Very truly yours,
U.S. GRANT.
P.S. Direct letters to the care of Drexel, Harjes,
& Co., Bankers,
Paris, France.
Paris France,
Nov. 27th, ’77.
MY DEAR MR. CRAMER:
I am just in receipt of your letter of the 21st inst. enclosing one from the Portuguese Minister to Denmark recounting the cause of his brother-in-law’s removal from the diplomatic service. I know Baron de S——, and the Baroness very well and esteem them very highly. There was never any difficulty with him and the State Department, or with any official at Washington that I have any recollection of. I am very sure that no cause of complaint could have existed on our part without my knowing it. It would afford me the greatest pleasure to meet the Baron and his wife during my European tour, but I fear I shall not be able to do so.
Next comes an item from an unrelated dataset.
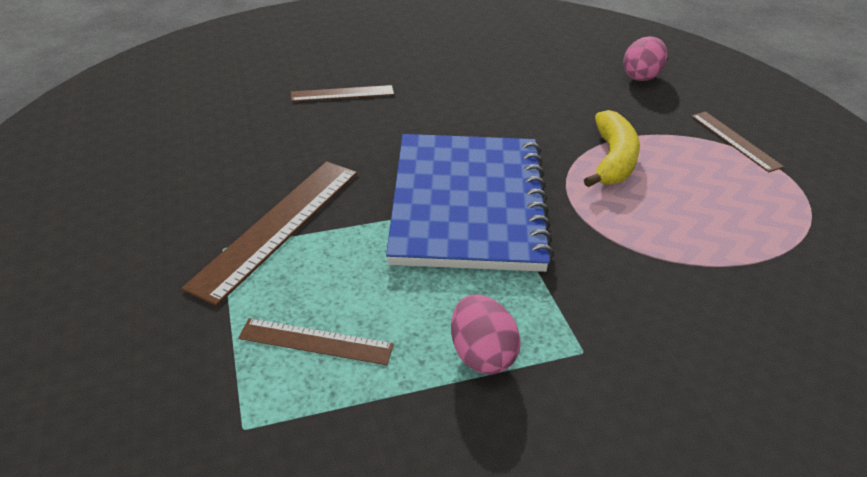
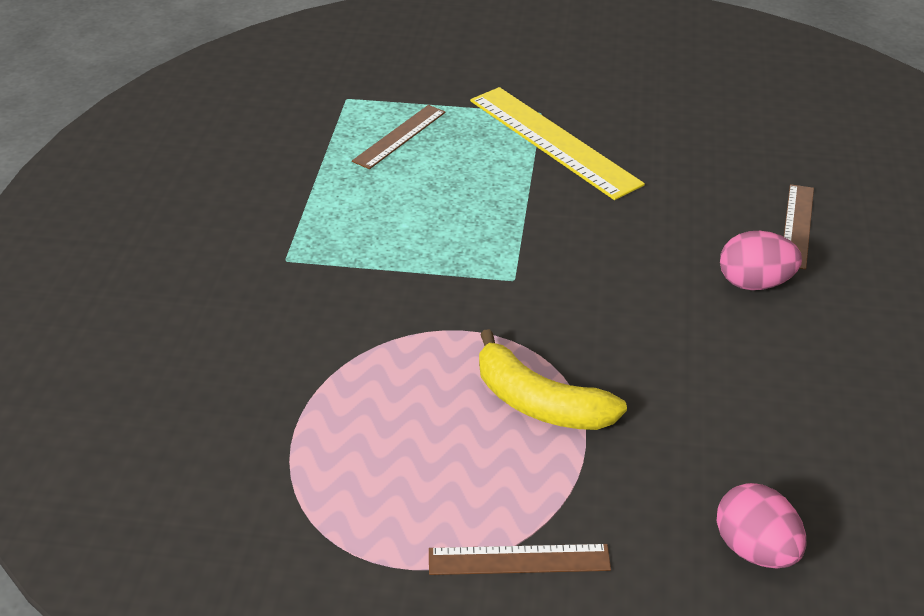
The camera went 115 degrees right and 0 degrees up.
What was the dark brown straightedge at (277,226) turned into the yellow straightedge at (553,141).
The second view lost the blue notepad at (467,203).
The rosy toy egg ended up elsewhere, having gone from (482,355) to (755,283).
My trip through Spain and Portugal has been put off, or at least postponed, for this year. On Saturday we leave here for the South of France, from there to take a naval vessel to visit all points of interest on the Mediterranean. We shall probably go up the Nile, and spend the winter in a warm climate, to be ready for our northern tour in the spring. It is barely possible that when we return from up the Nile we may go on East, through China and Japan to San Francisco. But this is not probable for another year. This will probably be the last opportunity I shall ever have of visiting Europe, and there is much to see that I have not seen, and cannot see this winter.
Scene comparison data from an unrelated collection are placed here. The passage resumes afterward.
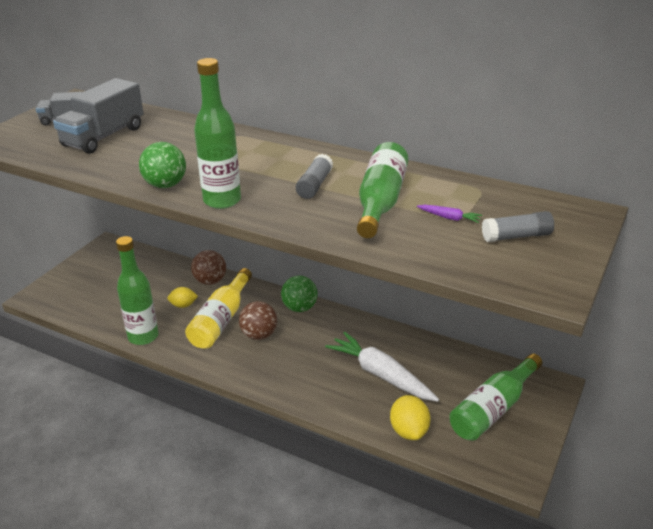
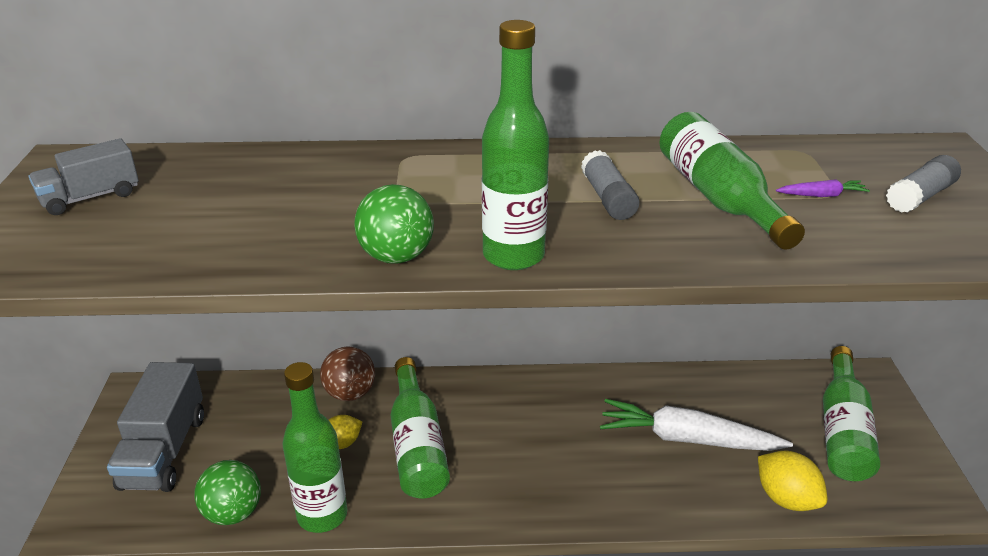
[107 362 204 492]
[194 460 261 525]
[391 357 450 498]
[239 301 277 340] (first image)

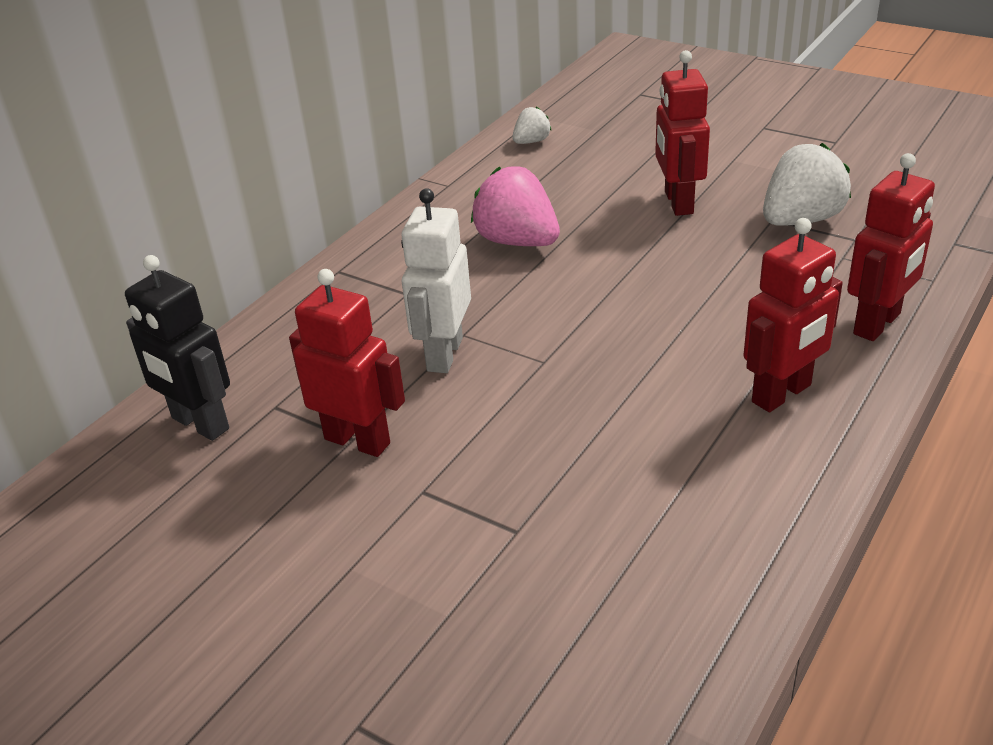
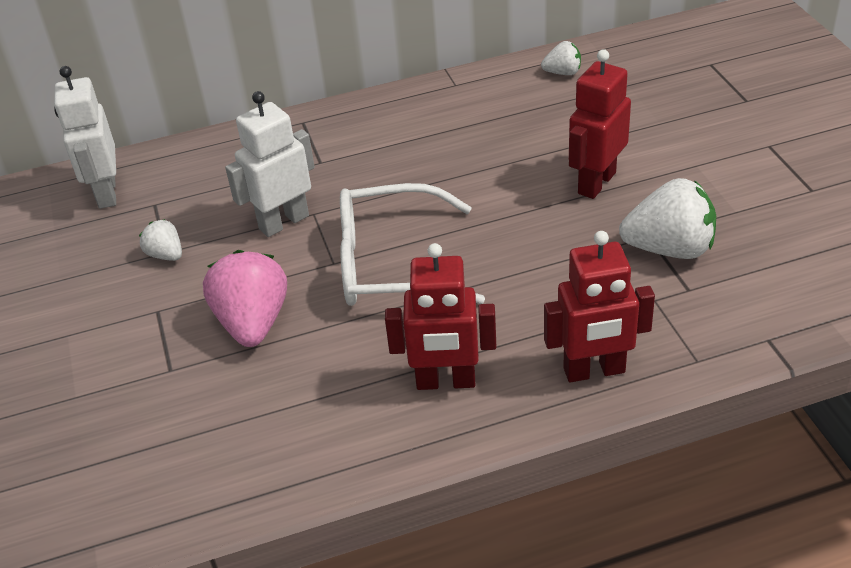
[54 66 116 209]
[139 219 182 261]
[203 250 287 347]
[340 183 485 306]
I hear from home occasionally, but not as often, probably,
as you do.
All were well by the last advices received two days
ago from Orville.
Please assure your colleague that I have no recollection of other than the most pleasant relations between U.S. officials and the Baron de S.
With kind regards of Mrs. Grant, Jesse and myself, I am,
Very truly,
U.S. GRANT.
Cairo, Egypt,
Jan’y 13th, ’78.
MY DEAR MR. CORBIN:
I am in receipt of your letter of December ’77 at this remote, but historically interesting quarter of the globe. We have been in Cairo since last Tuesday. This is Sunday. I have seen the city very thoroughly; visited the pyramids; the Virgin Mary’s tree where she took shelter some twenty centuries ago; the spring which became sweet from being saline, on her quenching her thirst from it, and which remains sweet to this day,—while I was there water was being pumped from it, by ox power, with a revolving wheel, to irrigate the neighboring ground—; Heliopolis, the great seat of learning in the days of Moses, and where he was taught, and where the father-in-law of Joseph was a teacher. The tree and the well are at Heliopolis, about six miles from here.